Submitted to: Journal of Applied Aquaculture
Publication Type: Peer Reviewed Journal
Publication Acceptance Date: 9/27/2006
Publication Date: 6/20/2007
Citation: Aksoy, M., Lim, C.E., Davis, A.D., Shelby, R.A., Klesius, P.H. 2007. Influence of Dietary Lipid Sources on the Growth Performance, Immune Response and Resistance of Nile Tilapia, Oreochromis niloticus, to Streptoccus iniae Challenge. Journal of Applied Aquaculture. Vol. 19(2) 2007. pgs. 29-49.
Interpretive Summary: There is evidence that dietary lipids influence the fatty acid composition, immune responses and disease resistance of fish. Early lipid requirement studies appear to indicate that both n-6 and n-3 series of fatty acids are dietary essential for tilapia. Previous research evaluating dietary lipid sources indicated that Nile tilapia fed diets supplemented with soybean oil or corn oil rich in n-6 grew better than those fed diets containing fish oil rich in n-3 highly unsaturated fatty acid and beef tallow rich in n-9. This study was conducted to evaluate the effect of dietary lipid sources, namely corn oil (CO), beef tallow (BT), menhaden fish oil (FO), linseed oil (LO), and equal combinations of FO+CO+BT or LO+CO+BT on growth performance, body fatty acid composition, hematology, immune responses and resistance of Nile tilapia to a gram positive bacteria called Streptococcus iniae infection. Diets were fed to juvenile Nile tilapia to apparent satiation (i.e., until fish no longer accept feed) twice daily for 12 weeks. Results showed that tilapia fed the beef tallow exhibited very poor performance. The sources of dietary lipid had no effect on hemoglobin and hematocrit. However, red blood cell and white blood cell counts were highest in fish fed the FO diet. Abnormally high red blood cell counts but similar hematocrit values in tilapia fed the FO diet as compared to those fed other diets indicate the presence of large numbers of small, immature red blood cells. Fatty acid composition of tilapia was affected by dietary lipid sources as has been reported for other fish species. Excessive levels of n-3 highly unsaturated fatty acid (FO diet) lead to abnormally high red and white blood cell counts and excessive mucus production. High levels of whole body n-9 to dietary n-9 (beef tallow) may be an indication of essential fatty acid deficiency in Nile tilapia and resulted in decreased immune response. The present study indicates that Nile tilapia have a dietary requirement for both n-6 and n-3 to maintain normal physiological and immunological functions.

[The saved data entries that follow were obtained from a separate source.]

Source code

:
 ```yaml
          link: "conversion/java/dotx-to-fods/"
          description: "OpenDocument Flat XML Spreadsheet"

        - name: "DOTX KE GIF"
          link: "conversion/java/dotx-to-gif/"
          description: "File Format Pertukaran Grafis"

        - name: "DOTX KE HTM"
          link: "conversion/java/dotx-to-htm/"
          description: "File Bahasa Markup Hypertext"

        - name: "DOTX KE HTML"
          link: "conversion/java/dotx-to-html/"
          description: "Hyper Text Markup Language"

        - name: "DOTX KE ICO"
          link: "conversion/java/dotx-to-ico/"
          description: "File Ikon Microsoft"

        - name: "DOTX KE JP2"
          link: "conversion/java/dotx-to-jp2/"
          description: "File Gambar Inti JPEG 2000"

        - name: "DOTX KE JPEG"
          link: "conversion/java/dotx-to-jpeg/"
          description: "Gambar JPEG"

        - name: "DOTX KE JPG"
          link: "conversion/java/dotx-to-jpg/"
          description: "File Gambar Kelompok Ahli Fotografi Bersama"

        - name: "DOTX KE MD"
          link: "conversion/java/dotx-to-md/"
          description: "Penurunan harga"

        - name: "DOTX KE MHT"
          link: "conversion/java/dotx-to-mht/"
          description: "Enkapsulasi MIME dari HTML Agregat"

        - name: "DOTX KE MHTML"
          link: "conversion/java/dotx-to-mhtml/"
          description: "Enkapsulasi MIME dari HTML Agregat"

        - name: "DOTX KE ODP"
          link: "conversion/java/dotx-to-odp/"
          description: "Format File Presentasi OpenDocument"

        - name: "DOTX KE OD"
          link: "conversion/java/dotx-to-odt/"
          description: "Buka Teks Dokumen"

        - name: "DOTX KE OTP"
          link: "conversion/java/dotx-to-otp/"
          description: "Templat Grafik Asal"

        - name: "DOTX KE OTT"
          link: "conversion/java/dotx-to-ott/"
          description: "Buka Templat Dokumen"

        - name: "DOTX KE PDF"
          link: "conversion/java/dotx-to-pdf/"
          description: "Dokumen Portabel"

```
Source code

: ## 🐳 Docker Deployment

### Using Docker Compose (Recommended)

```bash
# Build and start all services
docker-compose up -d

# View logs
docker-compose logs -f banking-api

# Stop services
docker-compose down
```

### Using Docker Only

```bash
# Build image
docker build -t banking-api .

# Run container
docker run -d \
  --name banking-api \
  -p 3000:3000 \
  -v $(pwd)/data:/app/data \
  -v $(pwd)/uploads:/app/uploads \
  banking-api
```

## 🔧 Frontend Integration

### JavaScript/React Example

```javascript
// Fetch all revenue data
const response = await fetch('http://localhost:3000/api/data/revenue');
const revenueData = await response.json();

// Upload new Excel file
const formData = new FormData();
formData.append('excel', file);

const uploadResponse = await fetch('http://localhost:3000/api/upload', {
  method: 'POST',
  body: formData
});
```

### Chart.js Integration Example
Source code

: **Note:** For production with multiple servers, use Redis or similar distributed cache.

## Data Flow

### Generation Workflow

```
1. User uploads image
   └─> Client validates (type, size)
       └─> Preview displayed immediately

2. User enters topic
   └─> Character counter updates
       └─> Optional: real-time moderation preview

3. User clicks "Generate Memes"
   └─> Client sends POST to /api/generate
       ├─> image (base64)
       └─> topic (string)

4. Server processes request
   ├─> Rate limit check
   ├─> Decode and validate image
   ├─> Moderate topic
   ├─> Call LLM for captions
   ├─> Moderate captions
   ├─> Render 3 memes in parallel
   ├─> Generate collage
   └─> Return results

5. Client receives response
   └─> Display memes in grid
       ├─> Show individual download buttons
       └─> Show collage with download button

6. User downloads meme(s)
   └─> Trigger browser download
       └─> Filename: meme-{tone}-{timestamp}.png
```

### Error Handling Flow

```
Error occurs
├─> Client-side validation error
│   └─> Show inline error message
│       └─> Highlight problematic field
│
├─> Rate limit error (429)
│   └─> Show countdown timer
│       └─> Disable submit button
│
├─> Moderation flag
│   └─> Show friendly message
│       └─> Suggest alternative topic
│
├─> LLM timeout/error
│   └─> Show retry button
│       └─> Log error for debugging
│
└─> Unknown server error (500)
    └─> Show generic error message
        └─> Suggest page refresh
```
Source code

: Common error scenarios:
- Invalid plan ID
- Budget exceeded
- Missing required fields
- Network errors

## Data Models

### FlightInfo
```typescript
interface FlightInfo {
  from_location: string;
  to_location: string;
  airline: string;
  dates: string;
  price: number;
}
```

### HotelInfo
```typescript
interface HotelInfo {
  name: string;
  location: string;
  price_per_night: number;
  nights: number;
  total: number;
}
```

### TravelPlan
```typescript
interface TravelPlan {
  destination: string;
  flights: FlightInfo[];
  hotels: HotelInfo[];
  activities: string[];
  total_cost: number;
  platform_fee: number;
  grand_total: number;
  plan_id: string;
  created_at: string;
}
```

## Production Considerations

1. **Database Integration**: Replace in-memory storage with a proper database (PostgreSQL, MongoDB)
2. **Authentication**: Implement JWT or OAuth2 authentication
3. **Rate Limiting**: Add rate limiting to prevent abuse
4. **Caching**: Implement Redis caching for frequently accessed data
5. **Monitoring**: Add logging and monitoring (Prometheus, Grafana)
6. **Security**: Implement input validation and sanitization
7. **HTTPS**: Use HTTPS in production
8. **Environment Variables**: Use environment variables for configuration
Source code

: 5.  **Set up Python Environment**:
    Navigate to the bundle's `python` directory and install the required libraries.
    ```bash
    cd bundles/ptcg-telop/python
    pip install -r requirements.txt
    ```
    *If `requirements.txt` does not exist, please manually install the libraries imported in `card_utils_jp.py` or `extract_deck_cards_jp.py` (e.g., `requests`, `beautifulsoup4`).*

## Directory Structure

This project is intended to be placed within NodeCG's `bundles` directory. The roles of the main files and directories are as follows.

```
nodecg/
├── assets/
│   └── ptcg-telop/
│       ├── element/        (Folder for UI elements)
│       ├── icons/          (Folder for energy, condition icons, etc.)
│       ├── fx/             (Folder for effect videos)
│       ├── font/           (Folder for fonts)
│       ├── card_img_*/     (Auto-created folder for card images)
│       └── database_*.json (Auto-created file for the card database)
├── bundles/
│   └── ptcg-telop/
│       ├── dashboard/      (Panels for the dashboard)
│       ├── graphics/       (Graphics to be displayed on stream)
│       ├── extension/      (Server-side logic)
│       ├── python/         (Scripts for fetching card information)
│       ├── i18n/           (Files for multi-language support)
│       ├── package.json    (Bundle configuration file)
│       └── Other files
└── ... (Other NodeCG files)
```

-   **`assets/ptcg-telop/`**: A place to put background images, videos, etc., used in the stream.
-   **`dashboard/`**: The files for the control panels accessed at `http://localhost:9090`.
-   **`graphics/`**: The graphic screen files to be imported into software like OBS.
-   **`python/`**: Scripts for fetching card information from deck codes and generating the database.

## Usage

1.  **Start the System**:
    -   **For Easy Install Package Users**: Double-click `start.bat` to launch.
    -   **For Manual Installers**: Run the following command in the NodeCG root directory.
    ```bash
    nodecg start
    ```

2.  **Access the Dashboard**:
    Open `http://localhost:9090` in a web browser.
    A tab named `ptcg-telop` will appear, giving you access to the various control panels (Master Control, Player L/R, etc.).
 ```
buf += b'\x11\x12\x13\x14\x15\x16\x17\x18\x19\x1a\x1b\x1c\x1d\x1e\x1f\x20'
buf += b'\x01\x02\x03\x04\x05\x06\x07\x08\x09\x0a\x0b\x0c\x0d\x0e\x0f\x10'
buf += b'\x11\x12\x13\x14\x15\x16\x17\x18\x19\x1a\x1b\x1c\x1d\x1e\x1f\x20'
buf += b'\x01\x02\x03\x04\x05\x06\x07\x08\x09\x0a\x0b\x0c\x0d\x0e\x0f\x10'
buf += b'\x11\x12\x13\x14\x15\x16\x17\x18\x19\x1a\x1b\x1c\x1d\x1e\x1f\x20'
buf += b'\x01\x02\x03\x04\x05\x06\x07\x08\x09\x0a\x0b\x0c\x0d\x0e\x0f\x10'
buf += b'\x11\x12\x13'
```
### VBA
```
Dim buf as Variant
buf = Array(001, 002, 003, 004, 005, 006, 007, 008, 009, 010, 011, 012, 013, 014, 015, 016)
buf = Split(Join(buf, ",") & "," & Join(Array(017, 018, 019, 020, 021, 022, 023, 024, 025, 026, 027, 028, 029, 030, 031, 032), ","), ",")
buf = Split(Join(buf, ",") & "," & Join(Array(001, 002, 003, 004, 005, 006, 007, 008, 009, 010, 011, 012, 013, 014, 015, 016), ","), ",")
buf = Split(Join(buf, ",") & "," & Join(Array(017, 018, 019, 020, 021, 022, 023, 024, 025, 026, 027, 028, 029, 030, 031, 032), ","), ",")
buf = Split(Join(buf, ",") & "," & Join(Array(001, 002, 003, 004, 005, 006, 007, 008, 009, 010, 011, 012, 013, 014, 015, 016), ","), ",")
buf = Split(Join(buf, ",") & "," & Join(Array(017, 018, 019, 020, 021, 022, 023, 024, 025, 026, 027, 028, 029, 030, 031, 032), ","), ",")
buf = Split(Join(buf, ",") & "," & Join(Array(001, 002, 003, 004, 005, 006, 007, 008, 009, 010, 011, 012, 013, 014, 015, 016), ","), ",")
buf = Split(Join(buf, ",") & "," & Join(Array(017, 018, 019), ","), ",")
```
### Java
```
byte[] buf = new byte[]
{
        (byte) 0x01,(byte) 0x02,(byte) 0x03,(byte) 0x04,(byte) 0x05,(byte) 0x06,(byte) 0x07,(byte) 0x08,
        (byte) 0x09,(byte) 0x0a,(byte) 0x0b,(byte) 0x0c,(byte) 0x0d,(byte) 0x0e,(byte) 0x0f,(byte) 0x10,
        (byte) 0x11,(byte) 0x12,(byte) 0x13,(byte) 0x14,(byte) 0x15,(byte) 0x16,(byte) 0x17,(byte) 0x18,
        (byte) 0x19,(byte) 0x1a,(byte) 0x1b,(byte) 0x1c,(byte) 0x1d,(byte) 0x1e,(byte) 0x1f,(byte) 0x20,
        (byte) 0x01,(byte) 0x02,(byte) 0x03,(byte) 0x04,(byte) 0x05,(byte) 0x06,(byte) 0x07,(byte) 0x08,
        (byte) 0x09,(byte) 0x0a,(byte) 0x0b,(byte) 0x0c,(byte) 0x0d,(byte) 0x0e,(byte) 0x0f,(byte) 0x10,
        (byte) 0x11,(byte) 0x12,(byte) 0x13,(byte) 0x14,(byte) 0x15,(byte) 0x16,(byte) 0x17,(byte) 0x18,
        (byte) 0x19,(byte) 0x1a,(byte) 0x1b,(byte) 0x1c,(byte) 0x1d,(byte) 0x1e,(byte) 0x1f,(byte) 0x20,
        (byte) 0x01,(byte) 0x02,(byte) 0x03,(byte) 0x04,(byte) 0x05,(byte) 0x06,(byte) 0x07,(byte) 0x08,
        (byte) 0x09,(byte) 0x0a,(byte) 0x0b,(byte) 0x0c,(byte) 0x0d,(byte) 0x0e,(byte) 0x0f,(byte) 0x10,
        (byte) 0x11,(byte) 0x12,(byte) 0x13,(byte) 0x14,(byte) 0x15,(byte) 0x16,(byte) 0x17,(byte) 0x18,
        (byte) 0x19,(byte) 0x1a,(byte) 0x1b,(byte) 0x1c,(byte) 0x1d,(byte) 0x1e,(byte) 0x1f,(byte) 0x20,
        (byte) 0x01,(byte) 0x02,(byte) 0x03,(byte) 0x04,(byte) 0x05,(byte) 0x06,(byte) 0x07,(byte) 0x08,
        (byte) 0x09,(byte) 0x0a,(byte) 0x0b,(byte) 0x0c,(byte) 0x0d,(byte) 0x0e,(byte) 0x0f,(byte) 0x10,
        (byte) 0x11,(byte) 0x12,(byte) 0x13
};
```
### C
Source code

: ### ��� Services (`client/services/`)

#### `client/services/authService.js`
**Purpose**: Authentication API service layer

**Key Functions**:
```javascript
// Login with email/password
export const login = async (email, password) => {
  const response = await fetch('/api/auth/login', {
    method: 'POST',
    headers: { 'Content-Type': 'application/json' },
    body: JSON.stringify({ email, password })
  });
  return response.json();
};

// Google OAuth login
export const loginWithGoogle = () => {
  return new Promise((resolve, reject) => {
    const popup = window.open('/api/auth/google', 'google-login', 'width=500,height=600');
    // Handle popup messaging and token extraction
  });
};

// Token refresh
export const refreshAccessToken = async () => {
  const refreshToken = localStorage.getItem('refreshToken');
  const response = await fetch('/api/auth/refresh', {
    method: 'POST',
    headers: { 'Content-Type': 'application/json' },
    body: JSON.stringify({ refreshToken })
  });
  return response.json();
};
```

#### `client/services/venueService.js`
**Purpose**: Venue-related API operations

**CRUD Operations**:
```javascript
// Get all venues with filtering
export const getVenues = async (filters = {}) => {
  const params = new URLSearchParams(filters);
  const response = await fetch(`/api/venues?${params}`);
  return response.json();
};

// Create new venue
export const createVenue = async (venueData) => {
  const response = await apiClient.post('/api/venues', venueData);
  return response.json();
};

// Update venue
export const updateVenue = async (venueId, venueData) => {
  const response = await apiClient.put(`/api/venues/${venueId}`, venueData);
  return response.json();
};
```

Technical Abstract: This study was conducted to determine the effect of dietary lipid sources on growth performance, body fatty acid composition, hematology, immune response and resistance of Nile tilapia (Oreochromis niloticus) to Streptococcus iniae infection. Six isocaloric (13.4 MJ kg-1) and isonitrogenous (340 g kg-1 crude protein) semi-purified diets were supplemented with 70 g kg-1 of various sources of lipid, namely corn oil (CO), beef tallow (BT), menhaden fish oil (FO), linseed oil (LO), and equal combinations of FO+CO+BT or LO+CO+BT. Diets were fed to tilapia in quadruplicate aquaria to apparent satiation twice daily for 12 weeks. Fish fed the BT diet exhibited significantly lowest weight gain, feed intake, feed and protein efficiency ratios, apparent protein utilization and survival. Whole-body proximate composition was similar for all treatments except for fish fed the BT diet which had significantly lower crude protein and higher ash content. Whole-body fatty acid composition was a reflection of dietary fatty acid composition. Highest levels of total n-3 fatty acids (mostly 18:3 n-3) and total n-6 fatty acids (mostly 18:2n-6 and 20:3n-6) were recorded in fish fed LO and CO diets, respectively. Tilapia fed the FO diet contained highest levels of n-3 highly unsaturated fatty acids (n-3 HUFA) (20:5n-3 and 22:6n-3). Highest amounts of saturates (16:0 and 18:0) and monoenes (18:1n-7, 18:1n-9 and 20:1n-9) were deposited in fish fed the BT diet. No significant differences were found among hematological values of tilapia fed diets with different sources of lipid, except for fish fed the FO diet which had abnormally high red and white blood cell counts. Serum protein concentration, serum lysozyme activity and natural hemolytic complement activity were significantly lowest in fish fed the BT diet. The values of these parameters did not differ among fish fed other diets. Post-challenge antibody titers and the number of days at which the first mortality occurred were not influenced by dietary lipid sources. Cumulative mortality 14 days post-challenge with S. iniae was significantly lower for fish fed the BT diet compared to those fed FO or FO+CO+BT diets. No significant differences were observed in fish fed other dietary lipid sources.